I love it now because it’s really heavy and warm and keeps my gas bill down. 🙂

Maybe someday the little kid who gets this quilt will be a 30-year-old blogger, talking about how this was her favorite blankie when she was little because it had sparkly patches in it.

That would be cool.

Emily

Blankie, part 2

After a phone consultation with my mom and my sister, I ran the cloth through the washer and dryer to remove the excess dye, then pressed each piece before cutting the squares.

It takes a long time to press 30 fat quarters.

I was going to make four-inch squares, like Mom and Grace suggested, but I didn’t have any plastic for making a pattern, so I wound up using the glass from a 5×7 picture frame as a pattern instead.

I stitched together the first row.

First strip

It doesn’t look like a lot, but it took a while. I am going to make five more of these and then sew them all together to make the top of the quilt.

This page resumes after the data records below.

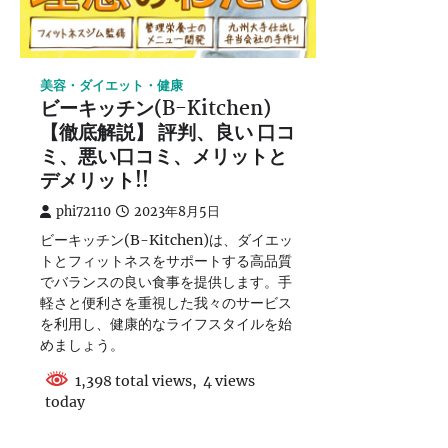
美容・ダイエット・健康
ビーキッチン(B-Kitchen)
【徹底解説】 評判、良い 口コ
ミ、悪い口コミ、メリットと
デメリット!!
phi72110
2023年8月5日
ビーキッチン(B-Kitchen)は、ダイエッ
トとフィットネスをサポートする高品質
でバランスの良い食事を提供します。手
軽さと便利さを重視した我々のサービス
を利用し、健康的なライフスタイルを始
めましょう。
1,398 total views, 4 views
today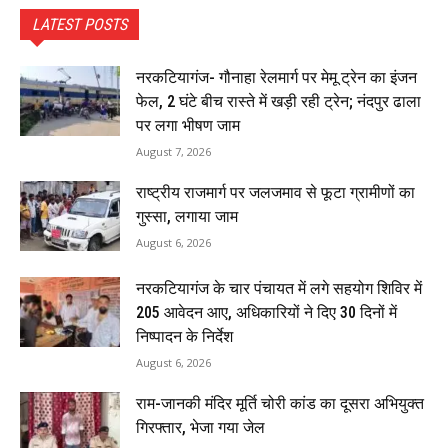
LATEST POSTS
नरकटियागंज- गौनाहा रेलमार्ग पर मेमू ट्रेन का इंजन
फेल, 2 घंटे बीच रास्ते में खड़ी रही ट्रेन; नंदपुर ढाला
पर लगा भीषण जाम
August 7, 2026
राष्ट्रीय राजमार्ग पर जलजमाव से फूटा ग्रामीणों का
गुस्सा, लगाया जाम
August 6, 2026
नरकटियागंज के चार पंचायत में लगे सहयोग शिविर में
205 आवेदन आए, अधिकारियों ने दिए 30 दिनों में
निष्पादन के निर्देश
August 6, 2026
राम-जानकी मंदिर मूर्ति चोरी कांड का दूसरा अभियुक्त
गिरफ्तार, भेजा गया जेल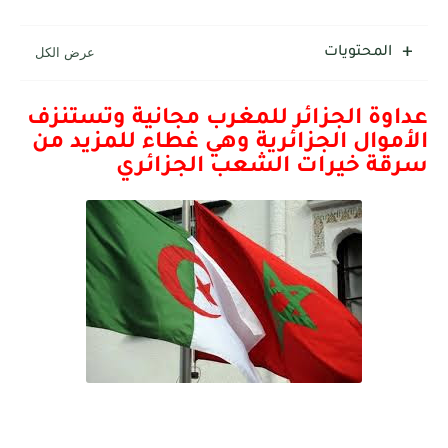
المحتويات
عداوة الجزائر للمغرب مجانية وتستنزف
الأموال الجزائرية وهي غطاء للمزيد من
سرقة خيرات الشعب الجزائري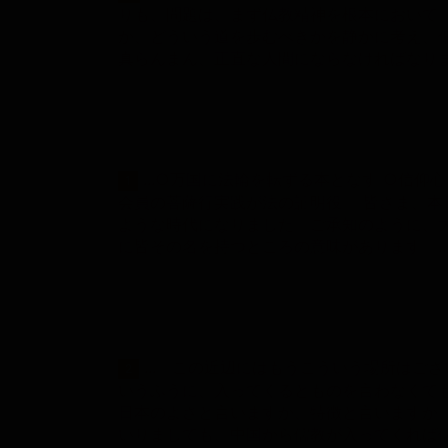
りも、問題は、まず仏教精神を根本において
か、どういう道を歩むべきかを静かに考え、
真らんまん、正直な人間にならなければなり
...○万国に法輪を転ずる本となす ○信仰
1
会員の菩薩行実践が法の証明役 皆さま、本
ような時代になりました。ご承知のように、
に皆その名を持つところの意味があります。
... この近辺にはもうこういう場所はご
2
いうふうに、入ってくるとものを言わなくても
日本のよさと言いますか、特徴と言いますか
いりましても、中国から儒教が入ってくれば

I like the colors. I think a little girl will like them, too. Especially the sparkly patches.

Emily

Finally!

I’m just about finished with my mural project for Paintmaster. I just have to go back sometime this weekend, when I can look at it with fresh eyes, and see if there are any touchups to be done or details I’ve missed.

Here’s the last big stuff I did:

gas pump

Here is the whole mural:

Finished mural

I didn’t get my herbs planted tonight, but that’s OK. I’ll have time to do that this weekend.

Hope your day was productive.

Emily

Oh, P.S.: I have lots more tomato sprouts coming up. Hooray!